■ **WHAT THE TASK REQUIRES**
Check each line of the entries. Copy the ones that contain the string "added".

■ **RECORDS FOR THIS TASK**
• • • • • • •

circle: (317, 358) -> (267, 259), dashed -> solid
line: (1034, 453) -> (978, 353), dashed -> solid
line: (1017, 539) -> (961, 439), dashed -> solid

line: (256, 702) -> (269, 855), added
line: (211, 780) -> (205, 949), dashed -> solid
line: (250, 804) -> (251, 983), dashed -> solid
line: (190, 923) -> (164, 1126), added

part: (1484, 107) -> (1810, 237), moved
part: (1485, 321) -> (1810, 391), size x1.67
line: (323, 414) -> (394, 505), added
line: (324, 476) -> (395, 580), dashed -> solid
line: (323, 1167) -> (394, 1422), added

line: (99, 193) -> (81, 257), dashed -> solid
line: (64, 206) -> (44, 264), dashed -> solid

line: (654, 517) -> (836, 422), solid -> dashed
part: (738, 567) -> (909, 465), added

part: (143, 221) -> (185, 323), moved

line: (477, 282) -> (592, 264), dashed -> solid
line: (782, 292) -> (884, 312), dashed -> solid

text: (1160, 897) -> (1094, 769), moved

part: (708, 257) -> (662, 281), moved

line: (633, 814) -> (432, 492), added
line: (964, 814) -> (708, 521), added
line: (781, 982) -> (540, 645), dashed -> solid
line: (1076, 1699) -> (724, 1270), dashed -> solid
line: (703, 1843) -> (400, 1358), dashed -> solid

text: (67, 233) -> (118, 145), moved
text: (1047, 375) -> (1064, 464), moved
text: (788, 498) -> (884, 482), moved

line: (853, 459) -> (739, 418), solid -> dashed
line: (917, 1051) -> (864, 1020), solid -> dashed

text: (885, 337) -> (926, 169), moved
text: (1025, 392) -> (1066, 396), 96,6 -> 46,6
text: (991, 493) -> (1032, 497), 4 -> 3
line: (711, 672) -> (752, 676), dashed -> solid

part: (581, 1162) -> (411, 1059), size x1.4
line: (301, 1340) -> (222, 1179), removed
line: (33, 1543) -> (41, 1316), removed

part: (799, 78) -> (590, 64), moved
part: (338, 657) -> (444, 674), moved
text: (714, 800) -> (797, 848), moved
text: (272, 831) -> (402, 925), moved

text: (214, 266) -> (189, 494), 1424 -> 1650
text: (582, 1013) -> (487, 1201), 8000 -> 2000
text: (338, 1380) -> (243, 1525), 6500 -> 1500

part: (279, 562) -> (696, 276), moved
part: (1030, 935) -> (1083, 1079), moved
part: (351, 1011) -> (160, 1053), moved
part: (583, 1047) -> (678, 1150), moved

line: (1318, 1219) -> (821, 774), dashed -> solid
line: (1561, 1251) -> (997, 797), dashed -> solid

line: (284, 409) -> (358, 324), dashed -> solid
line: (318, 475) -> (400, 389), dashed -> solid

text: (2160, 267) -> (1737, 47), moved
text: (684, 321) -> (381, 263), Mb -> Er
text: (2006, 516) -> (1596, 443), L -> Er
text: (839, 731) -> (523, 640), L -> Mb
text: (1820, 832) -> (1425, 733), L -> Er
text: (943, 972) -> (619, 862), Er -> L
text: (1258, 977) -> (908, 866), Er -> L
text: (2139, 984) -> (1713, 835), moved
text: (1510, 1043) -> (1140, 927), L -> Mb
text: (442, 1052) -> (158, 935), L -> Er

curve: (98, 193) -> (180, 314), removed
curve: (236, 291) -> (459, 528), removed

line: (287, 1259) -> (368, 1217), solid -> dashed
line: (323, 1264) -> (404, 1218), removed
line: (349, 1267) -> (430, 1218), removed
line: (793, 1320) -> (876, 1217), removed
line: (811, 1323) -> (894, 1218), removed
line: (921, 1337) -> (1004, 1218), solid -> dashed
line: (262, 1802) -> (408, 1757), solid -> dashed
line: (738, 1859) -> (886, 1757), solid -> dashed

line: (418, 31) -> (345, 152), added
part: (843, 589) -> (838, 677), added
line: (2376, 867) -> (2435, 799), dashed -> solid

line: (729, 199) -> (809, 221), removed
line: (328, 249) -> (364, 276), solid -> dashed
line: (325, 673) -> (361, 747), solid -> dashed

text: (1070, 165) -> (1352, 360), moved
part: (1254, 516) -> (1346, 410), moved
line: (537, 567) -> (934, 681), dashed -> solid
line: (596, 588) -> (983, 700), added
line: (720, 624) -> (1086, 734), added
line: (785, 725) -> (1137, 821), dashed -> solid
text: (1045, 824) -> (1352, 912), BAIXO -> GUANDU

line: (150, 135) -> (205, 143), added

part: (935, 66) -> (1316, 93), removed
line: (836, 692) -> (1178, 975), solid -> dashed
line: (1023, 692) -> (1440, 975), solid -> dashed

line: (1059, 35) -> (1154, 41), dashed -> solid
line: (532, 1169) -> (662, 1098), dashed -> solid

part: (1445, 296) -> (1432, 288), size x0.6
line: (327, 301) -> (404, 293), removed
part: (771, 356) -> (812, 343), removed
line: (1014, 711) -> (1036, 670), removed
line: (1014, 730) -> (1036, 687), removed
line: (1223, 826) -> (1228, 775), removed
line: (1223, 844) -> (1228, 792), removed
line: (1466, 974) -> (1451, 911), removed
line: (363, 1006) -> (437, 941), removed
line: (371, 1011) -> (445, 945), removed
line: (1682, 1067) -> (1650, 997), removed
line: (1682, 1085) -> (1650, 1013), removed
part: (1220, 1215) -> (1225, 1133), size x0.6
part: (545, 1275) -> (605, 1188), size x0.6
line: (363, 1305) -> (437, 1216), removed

• • • • • • •

■ **EXERCISE SOLUTION**
line: (256, 702) -> (269, 855), added
line: (190, 923) -> (164, 1126), added
line: (323, 414) -> (394, 505), added
line: (323, 1167) -> (394, 1422), added
part: (738, 567) -> (909, 465), added
line: (633, 814) -> (432, 492), added
line: (964, 814) -> (708, 521), added
line: (418, 31) -> (345, 152), added
part: (843, 589) -> (838, 677), added
line: (596, 588) -> (983, 700), added
line: (720, 624) -> (1086, 734), added
line: (150, 135) -> (205, 143), added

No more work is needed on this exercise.